U-M Opens Law Clinic for Student Startups
The entrepreneurial ecosystem at the University of Michigan quietly added another layer last year with the establishment of a law clinic that offers free legal services to student entrepreneurs. Described by officials as a first at the university, the clinic is joining the growing number of similar endeavors on college campuses across the nation as entrepreneurship is increasingly presented as a viable career path to new graduates.
Dana Thompson, one of the U-M professors spearheading the effort, says the clinic offers assistance with a full range of services: corporate formation, protecting or transferring intellectual property, financial documents, contracts, and copyright materials. Thompson says the clinic also does employment law work.
Thompson says that not only do student entrepreneurs benefit, but the law students staffing the clinic are also exposed to entrepreneurs and their legal needs, should they choose to go down that career path. The clinic gets pro bono support from Brooks Kushman, a Southfield, MI-based IP law firm.
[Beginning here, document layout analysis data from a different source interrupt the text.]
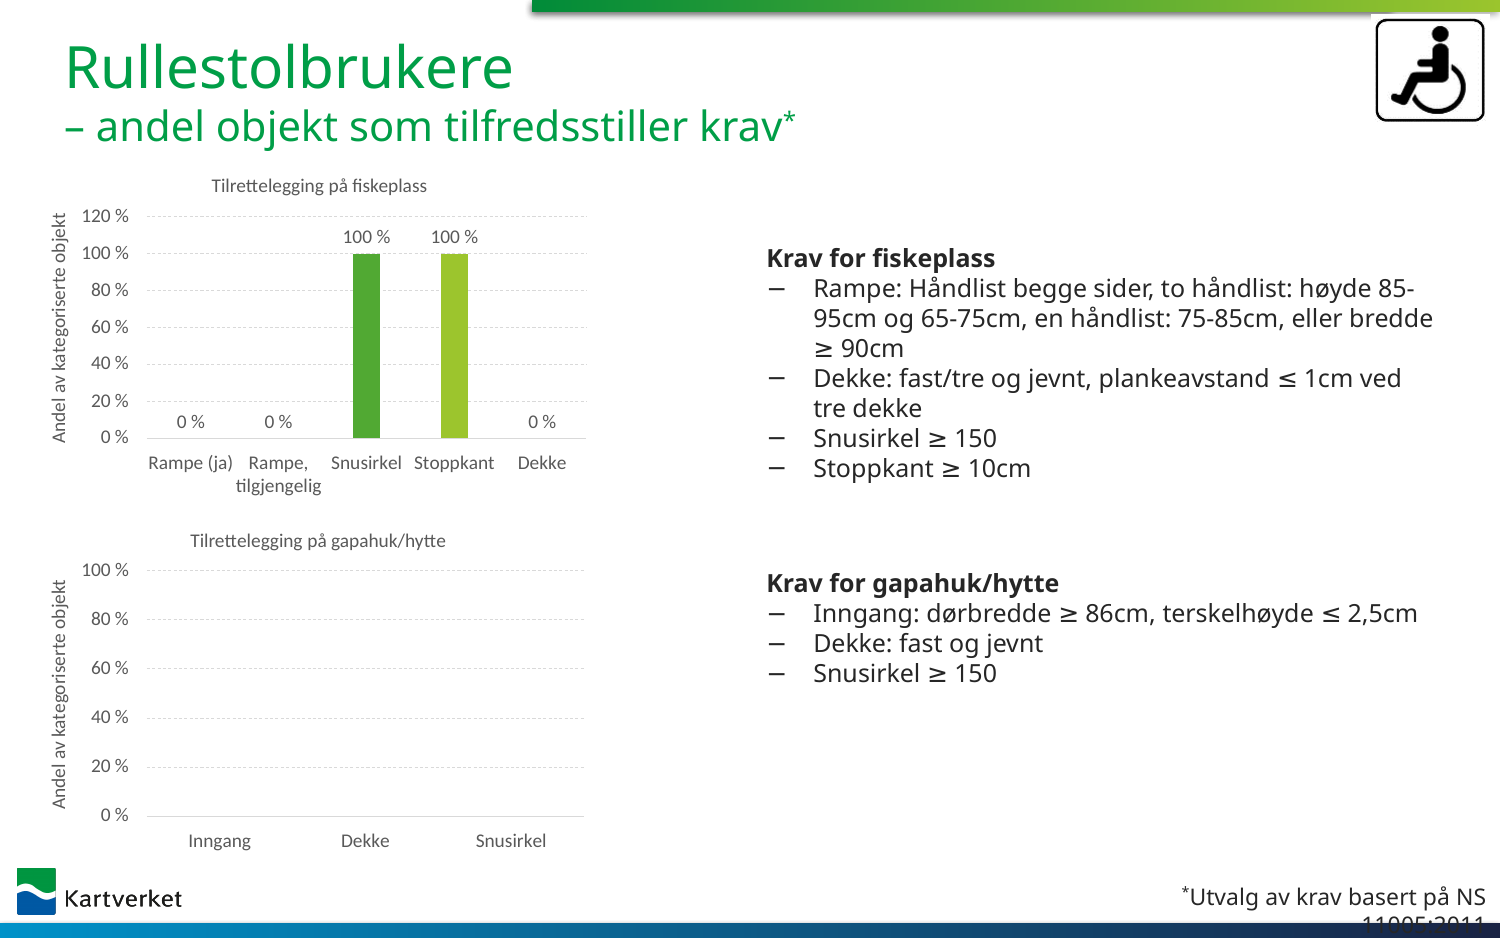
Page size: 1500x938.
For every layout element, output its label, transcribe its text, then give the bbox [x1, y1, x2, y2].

picture [1371, 13, 1491, 127]
text_box Krav for fiskeplass Rampe: Håndlist begge sider, to håndlist: høyde 85-95cm og 65-75cm, en håndlist: 75-85cm, eller bredde ≥ 90cm Dekke: fast/tre og jevnt, plankeavstand ≤ 1cm ved tre dekke Snusirkel ≥ 150 Stoppkant ≥ 10cm [751, 235, 1452, 490]
text_box Krav for gapahuk/hytte Inngang: dørbredde ≥ 86cm, terskelhøyde ≤ 2,5cm Dekke: fast og jevnt Snusirkel ≥ 150 [751, 560, 1452, 695]
text_box Rullestolbrukere – andel objekt som tilfredsstiller krav* [49, 29, 1431, 158]
picture [41, 520, 596, 859]
text_box *Utvalg av krav basert på NS 11005:2011 [1068, 873, 1500, 938]
picture [41, 166, 598, 505]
Ben Stasa, a Brooks Kushman attorney working with the students, says his firm was interested in the collaboration because it was looking for ways to get more involved with the early-stage startup community and the ways they’re bolstering Michigan’s economy.
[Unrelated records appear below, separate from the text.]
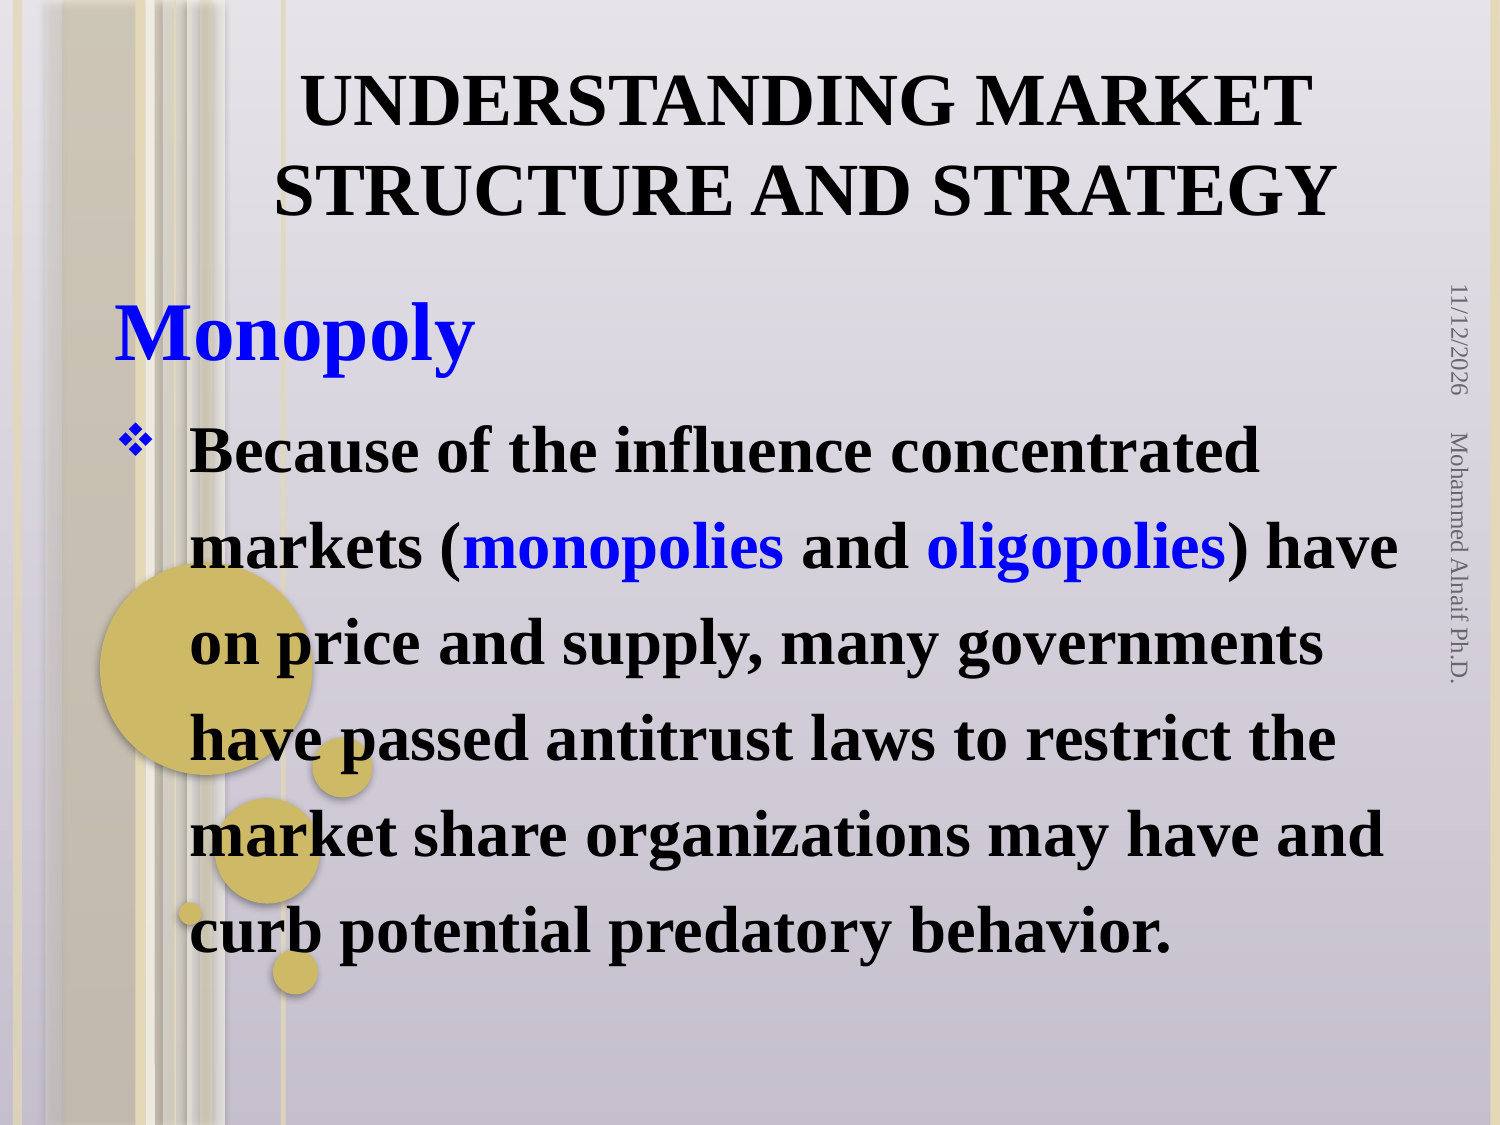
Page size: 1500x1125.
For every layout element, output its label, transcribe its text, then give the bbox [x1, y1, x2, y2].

title Understanding Market Structure and Strategy [162, 37, 1430, 238]
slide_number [1430, 36, 1493, 412]
footer Mohammed Alnaif Ph.D. [1429, 417, 1493, 1018]
subtitle Monopoly Because of the influence concentrated markets (monopolies and oligopolies) have on price and supply, many governments have passed antitrust laws to restrict the market share organizations may have and curb potential predatory behavior. [99, 249, 1440, 1075]
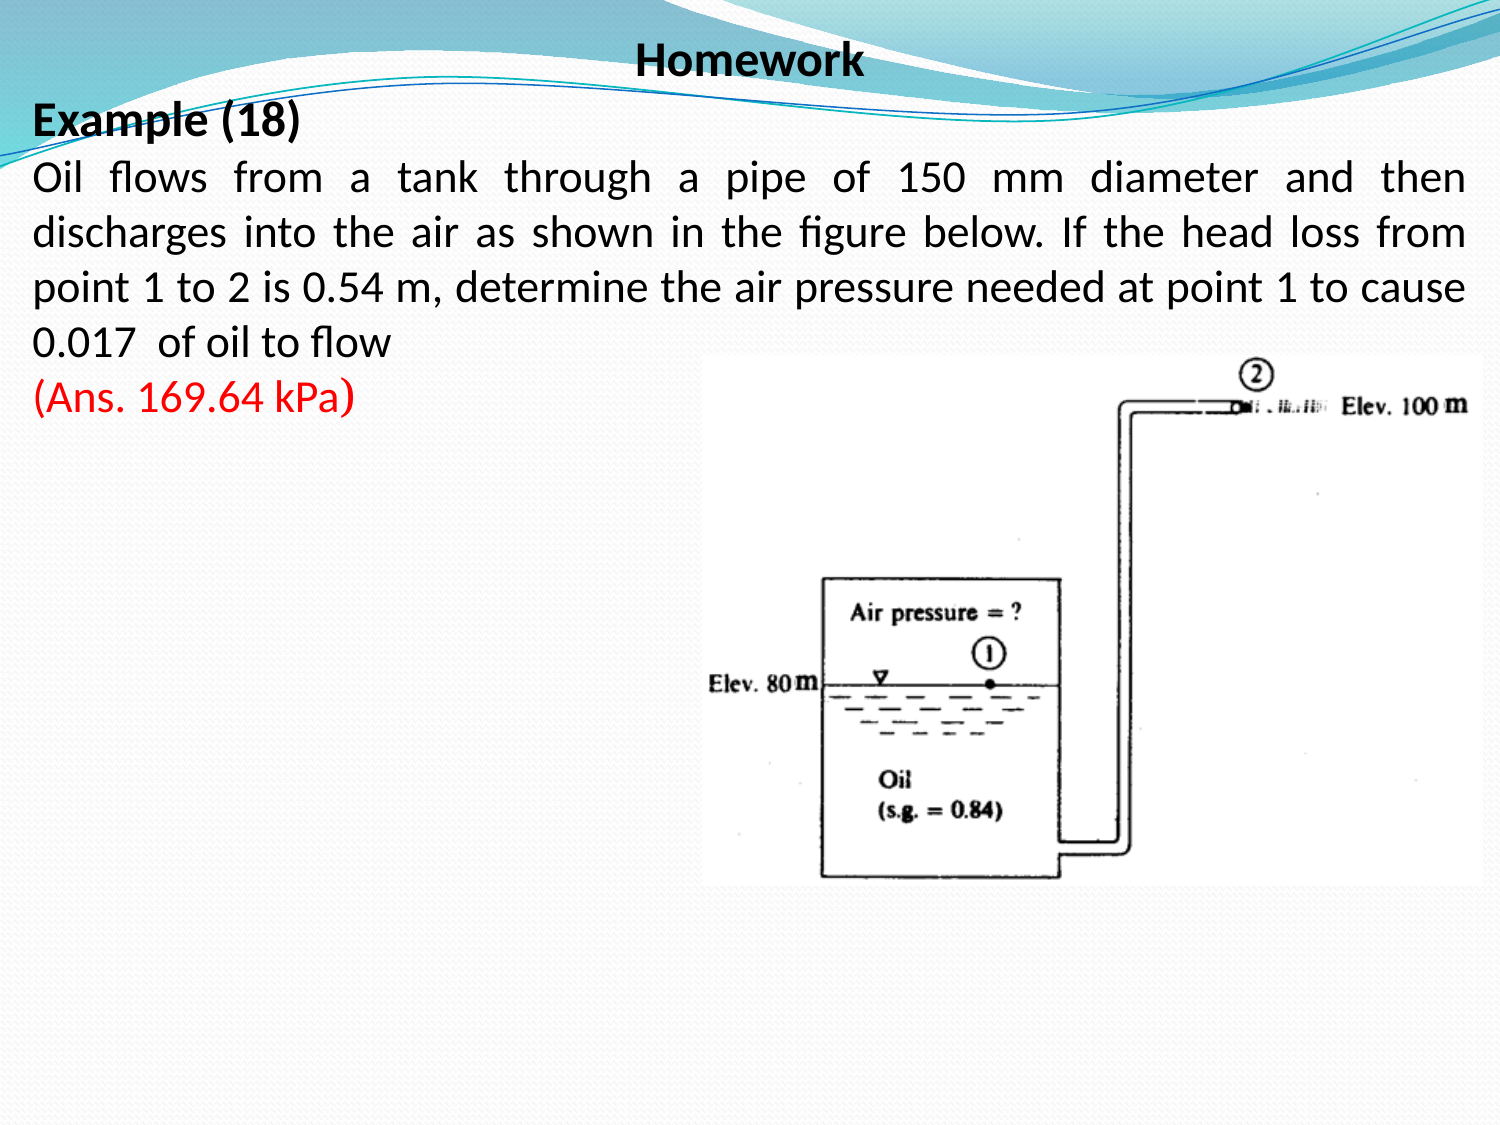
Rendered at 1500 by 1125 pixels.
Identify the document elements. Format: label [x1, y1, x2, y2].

“We saw that startups don’t often have the tools to protect their assets or IP,” Stasa noted. “It’s one-stop shopping for us. We didn’t have to track down startups to help—they’ve already been through a filtering system.”
Thompson says that filtering process includes asking students to outline what their project is, how far along it is, and if they have mentors. “We’re looking for the ‘beyond idea’ stage,” Thompson adds. “Maybe they have a prototype or customers. And we do need strong, committed founders.” Thompson says they ask for startup mentors so they can vet the companies and gauge how serious they are and whether they’ve put money into it. “Seeing skin in the game is helpful.”
The clinic works on a semester-by-semester basis, and approximately 10 student ventures are accepted each semester depending on what’s left hanging on the docket from the previous semester. The law students come after they’ve taken a course that specializes in the needs of entrepreneurial clients. The law students help with the heavy lifting, and then Stasa or one of his fellow attorneys look the work over and advise changes, if needed. At the end, the law students hand the work off to Brooks Kushman. “We become responsible for it and end up filing the paperwork,” Stasa explains.
Since the clinic began operating in January 2012, it has gotten over 100 applications from student startups. One of its clients, Fetchnotes, went on to a TechStars Boston residency. MyFab5 and Pico Spray are other clients. “We’ve had some success stories along the way and I expect, as time goes on, we’ll have more,” Thompson says.